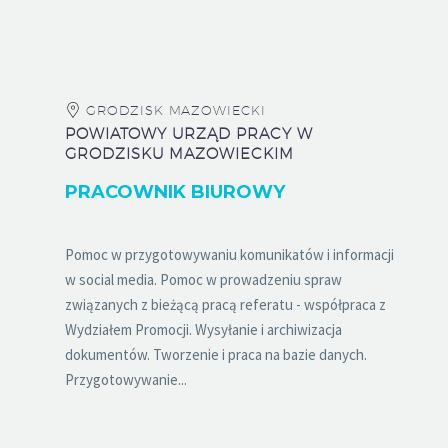
GRODZISK MAZOWIECKI
POWIATOWY URZĄD PRACY W
GRODZISKU MAZOWIECKIM
PRACOWNIK BIUROWY
Pomoc w przygotowywaniu komunikatów i informacji
w social media. Pomoc w prowadzeniu spraw
związanych z bieżącą pracą referatu - współpraca z
Wydziałem Promocji. Wysyłanie i archiwizacja
dokumentów. Tworzenie i praca na bazie danych.
Przygotowywanie...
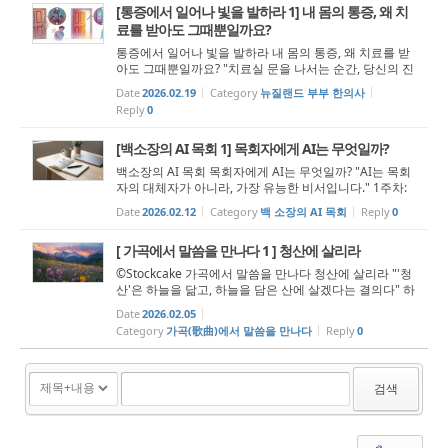
[통증에서 일어나 빛을 발하라 1] 내 몸의 통증, 왜 치
료를 받아도 그때뿐일까요?
통증에서 일어나 빛을 발하라 내 몸의 통증, 왜 치료를 받
아도 그때뿐일까요? "치료실 문을 나서는 순간, 당신의 진
짜 재활이 시작됩니다." “일어나라 빛을 발하라 이는 네 빛
Date
2026.02.19
Category
뉴질랜드 부부 한의사
이 이르렀고 여호와의 영광이 네 위에 임하였음이니라”
Reply
0
(사 60:1) 1. ...
[백소장의 AI 목회 1] 목회자에게 AI는 무엇일까?
백소장의 AI 목회 목회자에게 AI는 무엇일까? "AI는 목회
자의 대체자가 아니라, 가장 유능한 비서입니다." 1주차:
AI, 써야 하는가? 요즘 목회자들 사이에서 자주 듣게 되는
Date
2026.02.12
Category
백 소장의 AI 목회
Reply
0
질문이 있습니다. "목사님, AI 써도 됩니까?" 혹은 조금 더
조심스러운 표현으로는 ...
[ 가곡에서 말씀을 만나다 1 ] 청산에 살리라
©Stockcake 가곡에서 말씀을 만나다 청산에 살리라 "'청
산'은 하늘을 닮고, 하늘을 담은 산에 살겠다는 결의다" 하
나님께서는 사람을 하나님의 형상과 하나님의 모양으로
Date
2026.02.05
지으셨습니다. ‘Then God said, "Let us make man in ou
Category
가곡(歌曲)에서 말씀을 만나다
Reply
0
r image, i...
검색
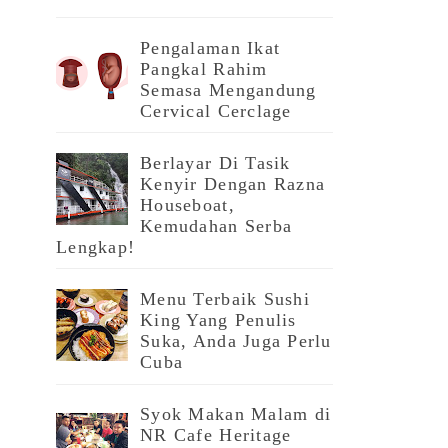
Pengalaman Ikat
Pangkal Rahim
Semasa Mengandung
Cervical Cerclage
Berlayar Di Tasik
Kenyir Dengan Razna
Houseboat,
Kemudahan Serba
Lengkap!
Menu Terbaik Sushi
King Yang Penulis
Suka, Anda Juga Perlu
Cuba
Syok Makan Malam di
NR Cafe Heritage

• • • • • • •

* _ATTIVITÀ DA SVOLGERE_:
Riscrivi tutto ciò che va dall'inizio delle voci fino alla riga contenente "Przygotowywanie...", estremi inclusi, sostituendo "archiwizacja" con "digitalizacja" e lasciando invariato il resto. Escludi le immagini dalla risposta.

* _SOLUZIONE DELL'ATTIVITÀ_:
GRODZISK MAZOWIECKI
POWIATOWY URZĄD PRACY W
GRODZISKU MAZOWIECKIM
PRACOWNIK BIUROWY
Pomoc w przygotowywaniu komunikatów i informacji
w social media. Pomoc w prowadzeniu spraw
związanych z bieżącą pracą referatu - współpraca z
Wydziałem Promocji. Wysyłanie i digitalizacja
dokumentów. Tworzenie i praca na bazie danych.
Przygotowywanie...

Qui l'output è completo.